Opening the debate, Mr Redwood said he believed in true devolution, in a Wales where free institutions - the family, churches and companies - should also be sources of strength and moral consideration. "We do not want Cardiff and London to be mere lobby towns, where the politically correct mingle with the glitterati and the hired hands. "Lobbyists and spin doctors deserve each other. The politically correct obey the lobbyist. The politically astute obey the people." Mr Redwood said British Conservatives should take heart from the American revival in Conservative beliefs. "American fashions in politics are often followed a year or to later in Britain." Repeatedly pressed on when he was going to talk about Wales, he met concerns about unemployment in the Valleys with eulogy to information technology and the Internet. "Politicians should interfere less and be true to their word," he said. But Ron Davies, for Labour, said democracy in Wales was in a shambles and social divisions were deeper "as the super-rich become ultra-rich at the expense of the poor. "And presiding over all of that is a party whose members, whose government and whose cabinet are split from top to bottom and a Secretary of State for Wales who is barely in touch with reality."

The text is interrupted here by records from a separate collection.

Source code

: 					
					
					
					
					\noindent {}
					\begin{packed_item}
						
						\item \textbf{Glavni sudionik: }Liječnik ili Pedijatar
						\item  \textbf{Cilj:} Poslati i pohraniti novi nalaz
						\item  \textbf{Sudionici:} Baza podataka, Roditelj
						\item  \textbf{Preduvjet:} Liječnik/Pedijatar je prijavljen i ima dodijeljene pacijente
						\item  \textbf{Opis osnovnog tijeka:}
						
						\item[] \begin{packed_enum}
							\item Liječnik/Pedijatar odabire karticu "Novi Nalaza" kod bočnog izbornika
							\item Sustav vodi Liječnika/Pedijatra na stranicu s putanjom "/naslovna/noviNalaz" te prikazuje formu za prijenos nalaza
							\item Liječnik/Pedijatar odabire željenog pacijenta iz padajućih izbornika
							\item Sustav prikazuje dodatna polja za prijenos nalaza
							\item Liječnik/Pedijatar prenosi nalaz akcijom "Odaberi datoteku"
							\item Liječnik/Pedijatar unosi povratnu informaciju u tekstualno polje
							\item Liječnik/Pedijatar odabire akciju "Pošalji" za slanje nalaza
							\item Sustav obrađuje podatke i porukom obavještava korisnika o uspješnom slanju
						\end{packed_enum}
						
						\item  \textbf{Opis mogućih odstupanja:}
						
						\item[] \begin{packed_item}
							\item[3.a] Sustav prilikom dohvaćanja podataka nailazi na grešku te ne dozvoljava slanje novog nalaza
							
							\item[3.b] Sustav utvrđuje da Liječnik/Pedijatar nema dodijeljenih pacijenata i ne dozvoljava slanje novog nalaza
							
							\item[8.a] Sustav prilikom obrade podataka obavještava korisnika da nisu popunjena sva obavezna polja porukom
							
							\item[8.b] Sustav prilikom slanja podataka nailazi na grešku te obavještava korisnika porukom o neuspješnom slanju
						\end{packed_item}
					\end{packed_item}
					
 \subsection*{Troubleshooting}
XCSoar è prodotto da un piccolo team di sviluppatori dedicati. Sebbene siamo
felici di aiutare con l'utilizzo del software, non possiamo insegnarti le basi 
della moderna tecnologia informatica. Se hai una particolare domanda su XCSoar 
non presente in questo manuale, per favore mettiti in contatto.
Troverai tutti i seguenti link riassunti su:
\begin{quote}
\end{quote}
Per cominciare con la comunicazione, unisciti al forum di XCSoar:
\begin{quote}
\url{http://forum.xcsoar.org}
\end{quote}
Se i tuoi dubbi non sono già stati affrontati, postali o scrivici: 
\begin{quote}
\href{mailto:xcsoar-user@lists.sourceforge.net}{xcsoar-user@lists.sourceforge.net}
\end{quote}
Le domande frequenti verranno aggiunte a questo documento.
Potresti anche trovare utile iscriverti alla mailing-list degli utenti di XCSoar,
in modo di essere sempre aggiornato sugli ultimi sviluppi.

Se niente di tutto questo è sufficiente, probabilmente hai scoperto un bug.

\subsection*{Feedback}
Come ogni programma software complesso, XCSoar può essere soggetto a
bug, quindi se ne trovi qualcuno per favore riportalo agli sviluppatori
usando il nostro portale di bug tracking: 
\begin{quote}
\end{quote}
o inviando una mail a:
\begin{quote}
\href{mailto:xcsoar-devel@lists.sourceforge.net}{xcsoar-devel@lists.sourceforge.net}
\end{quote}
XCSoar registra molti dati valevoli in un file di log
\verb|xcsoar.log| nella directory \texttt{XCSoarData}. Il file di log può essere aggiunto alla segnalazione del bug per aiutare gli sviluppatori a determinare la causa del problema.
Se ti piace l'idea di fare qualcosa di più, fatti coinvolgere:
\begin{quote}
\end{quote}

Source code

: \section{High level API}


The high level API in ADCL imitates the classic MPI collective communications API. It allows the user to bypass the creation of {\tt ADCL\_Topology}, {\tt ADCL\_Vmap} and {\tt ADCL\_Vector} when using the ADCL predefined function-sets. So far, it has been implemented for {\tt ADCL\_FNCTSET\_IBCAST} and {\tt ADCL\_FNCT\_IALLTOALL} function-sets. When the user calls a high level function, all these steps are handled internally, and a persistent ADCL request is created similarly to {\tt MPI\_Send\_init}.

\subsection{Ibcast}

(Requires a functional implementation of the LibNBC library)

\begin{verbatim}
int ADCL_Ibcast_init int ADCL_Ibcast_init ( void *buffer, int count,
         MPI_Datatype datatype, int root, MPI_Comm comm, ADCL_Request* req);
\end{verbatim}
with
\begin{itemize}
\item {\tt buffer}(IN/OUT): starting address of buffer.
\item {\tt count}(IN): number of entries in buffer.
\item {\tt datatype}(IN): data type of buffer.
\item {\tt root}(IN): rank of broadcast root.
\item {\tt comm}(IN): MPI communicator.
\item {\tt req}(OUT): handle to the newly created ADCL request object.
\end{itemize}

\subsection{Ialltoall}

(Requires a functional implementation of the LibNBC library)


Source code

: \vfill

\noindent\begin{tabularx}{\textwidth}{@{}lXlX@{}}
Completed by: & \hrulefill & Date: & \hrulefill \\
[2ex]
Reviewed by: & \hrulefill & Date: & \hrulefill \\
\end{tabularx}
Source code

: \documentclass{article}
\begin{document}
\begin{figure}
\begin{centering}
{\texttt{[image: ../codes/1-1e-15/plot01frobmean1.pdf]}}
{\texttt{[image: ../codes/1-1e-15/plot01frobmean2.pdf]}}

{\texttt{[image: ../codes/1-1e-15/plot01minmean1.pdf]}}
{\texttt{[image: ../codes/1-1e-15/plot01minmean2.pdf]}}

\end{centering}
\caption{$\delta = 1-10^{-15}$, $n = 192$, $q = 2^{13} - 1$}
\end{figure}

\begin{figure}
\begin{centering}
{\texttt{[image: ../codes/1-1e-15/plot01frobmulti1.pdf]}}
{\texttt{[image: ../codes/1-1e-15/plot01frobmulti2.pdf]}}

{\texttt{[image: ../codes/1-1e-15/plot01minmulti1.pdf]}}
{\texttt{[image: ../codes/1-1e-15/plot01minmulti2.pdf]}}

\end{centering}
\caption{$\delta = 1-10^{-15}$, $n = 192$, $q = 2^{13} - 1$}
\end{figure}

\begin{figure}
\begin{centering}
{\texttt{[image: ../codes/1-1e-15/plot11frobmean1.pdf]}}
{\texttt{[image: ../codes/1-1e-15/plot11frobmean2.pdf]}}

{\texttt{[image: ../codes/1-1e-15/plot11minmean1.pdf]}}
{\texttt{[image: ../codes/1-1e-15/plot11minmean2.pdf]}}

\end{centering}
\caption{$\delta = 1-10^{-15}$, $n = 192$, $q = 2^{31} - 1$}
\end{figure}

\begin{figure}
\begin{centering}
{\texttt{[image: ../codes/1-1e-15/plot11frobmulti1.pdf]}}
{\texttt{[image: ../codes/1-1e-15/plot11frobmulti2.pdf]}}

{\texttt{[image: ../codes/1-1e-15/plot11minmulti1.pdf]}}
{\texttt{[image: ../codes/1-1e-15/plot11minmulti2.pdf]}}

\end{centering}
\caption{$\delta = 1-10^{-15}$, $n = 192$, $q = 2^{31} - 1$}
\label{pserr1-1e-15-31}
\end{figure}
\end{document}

Norman Lamont, the former Chancellor turned Euro-rebel, entered the Commons to a loud cheer from Labour backbenchers after voting with them at the close of Wednesday's debate on the Government policy. Dennis Skinner reserved a place for him on the Opposition bench below the gangway with "For Lamont" displayed on the back of an Order Paper but the rebel took his usual seat and chatted, apparently amiably, with Tory colleagues. Mr Major shrugged off the disloyalty and narrow five vote majority during an exchange with Robert Maclennan, the Liberal Democrat MP for Caithness and Sutherland. "As the Prime Minister failed to persuade the his campaign manager, the former Chancellor of the Exchequer at the time of Maastricht, on Europe, how can he hope to persuade anyone else?" However Mr Major replied: "What has piqued Mr Maclennan is that I managed to persuade a sufficient number of people into my lobby to win the vote." He went on to describe Wednesday as "a very excitable day" and said a number of Labour sceptics had "flatly contradicted" the speech by Tony Blair. But Mr Skinner struck again. "We all voted in the same lobby," barked the MP for Bolsover. Earlier, during Treasury Questions, Kenneth Clarke quoted Mr Major's qualified acceptance that monetary union did not necessarily mean political union. He seemed also to endorse leaving open the question of a referendum on a single currency though GordonBrown, the shadow chancellor, wondered if Mr Clarke now regretted saying those who desired one were "slightly up the creek".

The Prime Minister told MPs he will not be supporting the backbench Bill to ban hunting which comes before the Commons for second reading today. He will instead be at Chequers, holding a day of policy discussions with all his ministers of state.